23. Processing operations are covered by master formulae, that are prepared by, and are subject to independent checks by, persons who have the qualifications described under Regulation C.02.006 Interpretation 1.
    
    
24. Master formulae are written to provide not less than 100% of label claim and include the following:
    
    24.1 the name of the product, with a reference code relating to its specifications;
    
    24.2 a description of the dosage form, strength of the product, and batch size;
    
    24.3 a list of all raw materials to be used, along with the amount of each, described using the designated name and a reference that is unique to that material (mention is made of any processing aids that may not be present in the final product);
    
    24.4 a statement of the expected final yield, along with the acceptable limits, and of relevant intermediate yields, where applicable;
    
    24.5 a statement of the principal equipment to be used;
    
    24.6 the procedures, or reference to the procedures, to be used for preparing the critical equipment, e.g., cleaning (especially after a change in product), assembling, calibrating, sterilizing, etc.;
    
    24.7 detailed stepwise processing instructions (e.g., checks on materials, pretreatment, sequence for adding materials, mixing times or temperatures, etc.);
    
    24.8 the instructions for any in-process controls, along with their limits;
    
    24.9 where necessary, the requirements for storage of the products, including the container, the labelling and any special storage conditions; and
    
    24.10 any special precautions to be observed.

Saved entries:
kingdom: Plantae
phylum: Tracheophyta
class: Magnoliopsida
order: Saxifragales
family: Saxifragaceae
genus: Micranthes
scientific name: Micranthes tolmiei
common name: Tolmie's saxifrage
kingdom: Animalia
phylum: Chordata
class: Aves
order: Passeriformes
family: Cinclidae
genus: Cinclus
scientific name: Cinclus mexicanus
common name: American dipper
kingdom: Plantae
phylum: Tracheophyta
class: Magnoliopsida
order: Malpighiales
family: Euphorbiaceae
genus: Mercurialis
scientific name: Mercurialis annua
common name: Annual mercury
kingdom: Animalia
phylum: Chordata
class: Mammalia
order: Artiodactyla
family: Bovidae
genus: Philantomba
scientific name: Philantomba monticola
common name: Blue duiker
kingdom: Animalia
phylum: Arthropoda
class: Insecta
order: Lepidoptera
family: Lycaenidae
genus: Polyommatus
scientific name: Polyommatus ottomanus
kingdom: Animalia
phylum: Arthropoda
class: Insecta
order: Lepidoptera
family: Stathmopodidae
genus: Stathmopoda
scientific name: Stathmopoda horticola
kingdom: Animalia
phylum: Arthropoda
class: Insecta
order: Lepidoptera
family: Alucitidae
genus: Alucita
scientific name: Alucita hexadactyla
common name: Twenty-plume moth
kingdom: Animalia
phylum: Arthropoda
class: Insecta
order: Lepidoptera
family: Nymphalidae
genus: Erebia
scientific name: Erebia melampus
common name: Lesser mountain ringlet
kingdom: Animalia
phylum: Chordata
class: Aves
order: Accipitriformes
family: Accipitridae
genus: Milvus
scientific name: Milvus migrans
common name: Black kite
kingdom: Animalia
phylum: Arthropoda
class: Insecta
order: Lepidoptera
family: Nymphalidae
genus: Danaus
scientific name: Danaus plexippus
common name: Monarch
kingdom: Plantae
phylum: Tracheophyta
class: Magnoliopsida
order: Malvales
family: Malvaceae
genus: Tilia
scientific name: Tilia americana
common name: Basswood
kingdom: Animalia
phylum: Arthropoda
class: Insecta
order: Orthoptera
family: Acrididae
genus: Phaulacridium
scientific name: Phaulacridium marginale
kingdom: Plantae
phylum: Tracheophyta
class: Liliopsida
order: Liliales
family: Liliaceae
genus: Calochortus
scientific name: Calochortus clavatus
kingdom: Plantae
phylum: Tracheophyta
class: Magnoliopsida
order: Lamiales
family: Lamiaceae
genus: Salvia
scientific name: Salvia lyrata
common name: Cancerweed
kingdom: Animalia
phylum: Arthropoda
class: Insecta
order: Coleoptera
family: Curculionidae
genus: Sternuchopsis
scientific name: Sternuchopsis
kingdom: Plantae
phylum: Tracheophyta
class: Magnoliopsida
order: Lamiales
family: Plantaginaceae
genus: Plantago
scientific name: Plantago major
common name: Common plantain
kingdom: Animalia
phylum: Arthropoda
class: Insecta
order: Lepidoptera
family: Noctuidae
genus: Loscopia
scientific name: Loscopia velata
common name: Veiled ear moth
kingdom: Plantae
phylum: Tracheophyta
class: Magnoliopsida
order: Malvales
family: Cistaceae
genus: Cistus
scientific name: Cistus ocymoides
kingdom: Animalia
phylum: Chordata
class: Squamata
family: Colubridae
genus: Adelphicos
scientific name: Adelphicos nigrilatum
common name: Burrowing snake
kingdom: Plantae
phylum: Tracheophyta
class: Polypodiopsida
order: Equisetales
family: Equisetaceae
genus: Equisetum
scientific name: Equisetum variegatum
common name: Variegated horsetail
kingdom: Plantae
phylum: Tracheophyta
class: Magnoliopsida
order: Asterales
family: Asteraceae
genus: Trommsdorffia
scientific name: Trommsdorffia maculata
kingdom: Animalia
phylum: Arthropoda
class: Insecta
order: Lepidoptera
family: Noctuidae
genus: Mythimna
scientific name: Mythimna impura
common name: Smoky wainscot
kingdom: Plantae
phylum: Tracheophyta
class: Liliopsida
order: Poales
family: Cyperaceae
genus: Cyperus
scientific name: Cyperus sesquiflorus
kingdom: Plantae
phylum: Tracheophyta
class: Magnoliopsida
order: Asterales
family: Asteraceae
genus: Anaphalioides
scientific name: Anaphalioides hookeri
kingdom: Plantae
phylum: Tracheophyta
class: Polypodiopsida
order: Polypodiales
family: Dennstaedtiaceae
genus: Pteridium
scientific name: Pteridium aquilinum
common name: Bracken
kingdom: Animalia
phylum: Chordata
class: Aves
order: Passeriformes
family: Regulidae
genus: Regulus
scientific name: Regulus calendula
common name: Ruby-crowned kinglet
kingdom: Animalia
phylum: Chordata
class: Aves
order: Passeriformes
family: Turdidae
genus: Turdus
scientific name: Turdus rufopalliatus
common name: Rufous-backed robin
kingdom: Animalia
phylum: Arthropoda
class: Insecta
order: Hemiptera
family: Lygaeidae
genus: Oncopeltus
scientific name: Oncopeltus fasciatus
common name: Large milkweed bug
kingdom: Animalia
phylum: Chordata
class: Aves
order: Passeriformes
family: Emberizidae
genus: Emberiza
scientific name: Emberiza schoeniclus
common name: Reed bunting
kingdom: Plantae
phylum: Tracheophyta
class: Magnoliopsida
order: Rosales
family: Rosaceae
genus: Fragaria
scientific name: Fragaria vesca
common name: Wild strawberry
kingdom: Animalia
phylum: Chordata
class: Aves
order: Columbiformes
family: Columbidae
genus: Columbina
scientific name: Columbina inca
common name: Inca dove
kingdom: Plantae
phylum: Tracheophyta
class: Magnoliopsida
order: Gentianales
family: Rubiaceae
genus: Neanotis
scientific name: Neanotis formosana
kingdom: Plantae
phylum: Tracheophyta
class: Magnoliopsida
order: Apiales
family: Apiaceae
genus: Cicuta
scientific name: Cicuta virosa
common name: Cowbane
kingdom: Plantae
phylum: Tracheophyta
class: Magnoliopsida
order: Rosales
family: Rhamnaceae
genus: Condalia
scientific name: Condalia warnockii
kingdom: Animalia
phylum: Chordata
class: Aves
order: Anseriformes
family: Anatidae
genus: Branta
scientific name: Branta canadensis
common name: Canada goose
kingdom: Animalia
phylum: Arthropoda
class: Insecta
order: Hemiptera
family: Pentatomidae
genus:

Work request A:
Answer these questions from the master formulae passage, one line each:
(i) Under which regulation are the qualifications of the persons who prepare and check master formulae described?
(ii) What is the minimum share of label claim that master formulae must be written to provide?
(iii) What must accompany the instructions for in-process controls?
Work request B: List every activity that the master formulae passage gives as an example of preparing critical equipment.
Work request C: Update the stretch of the master formulae passage from "24.5 a statement" through "to be observed.", replacing "principal equipment" with "main equipment".
These records have no connection to the master formulae passage.

Exercise solution A:
(i) Regulation C.02.006 Interpretation 1
(ii) Not less than 100%
(iii) Their limits

Exercise solution B: cleaning, assembling, calibrating, sterilizing

Exercise solution C:
24.5 a statement of the main equipment to be used;
    
    24.6 the procedures, or reference to the procedures, to be used for preparing the critical equipment, e.g., cleaning (especially after a change in product), assembling, calibrating, sterilizing, etc.;
    
    24.7 detailed stepwise processing instructions (e.g., checks on materials, pretreatment, sequence for adding materials, mixing times or temperatures, etc.);
    
    24.8 the instructions for any in-process controls, along with their limits;
    
    24.9 where necessary, the requirements for storage of the products, including the container, the labelling and any special storage conditions; and
    
    24.10 any special precautions to be observed.